__Task goal__. Please transcribe every labeled line from all the rows below, word for word and in the original order.

__Source records__.
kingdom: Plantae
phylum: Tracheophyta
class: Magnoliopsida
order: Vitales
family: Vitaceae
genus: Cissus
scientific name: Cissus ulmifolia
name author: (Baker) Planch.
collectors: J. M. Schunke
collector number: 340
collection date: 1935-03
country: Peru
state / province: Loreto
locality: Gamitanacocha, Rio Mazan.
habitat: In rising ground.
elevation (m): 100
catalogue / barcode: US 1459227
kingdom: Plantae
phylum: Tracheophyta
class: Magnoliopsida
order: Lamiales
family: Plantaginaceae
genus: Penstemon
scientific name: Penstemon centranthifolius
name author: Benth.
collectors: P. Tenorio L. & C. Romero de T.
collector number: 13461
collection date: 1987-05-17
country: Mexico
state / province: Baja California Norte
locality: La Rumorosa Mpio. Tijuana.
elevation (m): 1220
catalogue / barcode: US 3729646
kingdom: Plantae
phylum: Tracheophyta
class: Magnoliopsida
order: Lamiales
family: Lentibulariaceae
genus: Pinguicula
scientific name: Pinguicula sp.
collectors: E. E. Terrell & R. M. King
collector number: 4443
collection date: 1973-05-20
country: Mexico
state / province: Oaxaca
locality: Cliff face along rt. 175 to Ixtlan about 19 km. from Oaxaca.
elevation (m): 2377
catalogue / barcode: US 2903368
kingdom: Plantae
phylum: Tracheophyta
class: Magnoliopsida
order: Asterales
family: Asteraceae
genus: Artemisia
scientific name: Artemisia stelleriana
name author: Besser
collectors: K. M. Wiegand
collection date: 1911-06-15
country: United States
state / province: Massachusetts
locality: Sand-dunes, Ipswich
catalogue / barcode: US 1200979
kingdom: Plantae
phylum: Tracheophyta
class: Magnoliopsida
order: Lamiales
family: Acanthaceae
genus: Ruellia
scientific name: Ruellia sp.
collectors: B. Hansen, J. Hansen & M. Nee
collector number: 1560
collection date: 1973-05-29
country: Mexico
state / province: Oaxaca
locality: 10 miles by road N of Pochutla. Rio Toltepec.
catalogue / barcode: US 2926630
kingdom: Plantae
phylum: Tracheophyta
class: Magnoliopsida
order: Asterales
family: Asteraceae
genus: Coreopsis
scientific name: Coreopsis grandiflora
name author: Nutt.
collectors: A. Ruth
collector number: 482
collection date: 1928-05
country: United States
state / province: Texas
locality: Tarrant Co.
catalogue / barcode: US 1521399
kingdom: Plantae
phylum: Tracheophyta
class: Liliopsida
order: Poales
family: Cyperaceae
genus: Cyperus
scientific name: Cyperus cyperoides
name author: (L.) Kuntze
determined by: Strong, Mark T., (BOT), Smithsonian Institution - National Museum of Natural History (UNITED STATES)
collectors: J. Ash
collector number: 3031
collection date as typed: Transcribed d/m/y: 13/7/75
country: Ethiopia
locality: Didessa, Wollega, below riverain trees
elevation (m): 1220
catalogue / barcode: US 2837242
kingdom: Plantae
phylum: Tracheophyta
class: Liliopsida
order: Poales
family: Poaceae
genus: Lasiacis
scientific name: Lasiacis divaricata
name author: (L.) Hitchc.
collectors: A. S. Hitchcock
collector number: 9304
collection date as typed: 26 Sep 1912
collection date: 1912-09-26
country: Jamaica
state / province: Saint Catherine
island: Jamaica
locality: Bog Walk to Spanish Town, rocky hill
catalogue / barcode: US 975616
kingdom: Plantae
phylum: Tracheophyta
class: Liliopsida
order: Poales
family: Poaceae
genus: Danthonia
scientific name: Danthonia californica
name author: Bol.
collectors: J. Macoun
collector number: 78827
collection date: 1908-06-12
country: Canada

__Written solution__.
kingdom: Plantae
phylum: Tracheophyta
class: Magnoliopsida
order: Vitales
family: Vitaceae
genus: Cissus
scientific name: Cissus ulmifolia
name author: (Baker) Planch.
collectors: J. M. Schunke
collector number: 340
collection date: 1935-03
country: Peru
state / province: Loreto
locality: Gamitanacocha, Rio Mazan.
habitat: In rising ground.
elevation (m): 100
catalogue / barcode: US 1459227
kingdom: Plantae
phylum: Tracheophyta
class: Magnoliopsida
order: Lamiales
family: Plantaginaceae
genus: Penstemon
scientific name: Penstemon centranthifolius
name author: Benth.
collectors: P. Tenorio L. & C. Romero de T.
collector number: 13461
collection date: 1987-05-17
country: Mexico
state / province: Baja California Norte
locality: La Rumorosa Mpio. Tijuana.
elevation (m): 1220
catalogue / barcode: US 3729646
kingdom: Plantae
phylum: Tracheophyta
class: Magnoliopsida
order: Lamiales
family: Lentibulariaceae
genus: Pinguicula
scientific name: Pinguicula sp.
collectors: E. E. Terrell & R. M. King
collector number: 4443
collection date: 1973-05-20
country: Mexico
state / province: Oaxaca
locality: Cliff face along rt. 175 to Ixtlan about 19 km. from Oaxaca.
elevation (m): 2377
catalogue / barcode: US 2903368
kingdom: Plantae
phylum: Tracheophyta
class: Magnoliopsida
order: Asterales
family: Asteraceae
genus: Artemisia
scientific name: Artemisia stelleriana
name author: Besser
collectors: K. M. Wiegand
collection date: 1911-06-15
country: United States
state / province: Massachusetts
locality: Sand-dunes, Ipswich
catalogue / barcode: US 1200979
kingdom: Plantae
phylum: Tracheophyta
class: Magnoliopsida
order: Lamiales
family: Acanthaceae
genus: Ruellia
scientific name: Ruellia sp.
collectors: B. Hansen, J. Hansen & M. Nee
collector number: 1560
collection date: 1973-05-29
country: Mexico
state / province: Oaxaca
locality: 10 miles by road N of Pochutla. Rio Toltepec.
catalogue / barcode: US 2926630
kingdom: Plantae
phylum: Tracheophyta
class: Magnoliopsida
order: Asterales
family: Asteraceae
genus: Coreopsis
scientific name: Coreopsis grandiflora
name author: Nutt.
collectors: A. Ruth
collector number: 482
collection date: 1928-05
country: United States
state / province: Texas
locality: Tarrant Co.
catalogue / barcode: US 1521399
kingdom: Plantae
phylum: Tracheophyta
class: Liliopsida
order: Poales
family: Cyperaceae
genus: Cyperus
scientific name: Cyperus cyperoides
name author: (L.) Kuntze
determined by: Strong, Mark T., (BOT), Smithsonian Institution - National Museum of Natural History (UNITED STATES)
collectors: J. Ash
collector number: 3031
collection date as typed: Transcribed d/m/y: 13/7/75
country: Ethiopia
locality: Didessa, Wollega, below riverain trees
elevation (m): 1220
catalogue / barcode: US 2837242
kingdom: Plantae
phylum: Tracheophyta
class: Liliopsida
order: Poales
family: Poaceae
genus: Lasiacis
scientific name: Lasiacis divaricata
name author: (L.) Hitchc.
collectors: A. S. Hitchcock
collector number: 9304
collection date as typed: 26 Sep 1912
collection date: 1912-09-26
country: Jamaica
state / province: Saint Catherine
island: Jamaica
locality: Bog Walk to Spanish Town, rocky hill
catalogue / barcode: US 975616
kingdom: Plantae
phylum: Tracheophyta
class: Liliopsida
order: Poales
family: Poaceae
genus: Danthonia
scientific name: Danthonia californica
name author: Bol.
collectors: J. Macoun
collector number: 78827
collection date: 1908-06-12
country: Canada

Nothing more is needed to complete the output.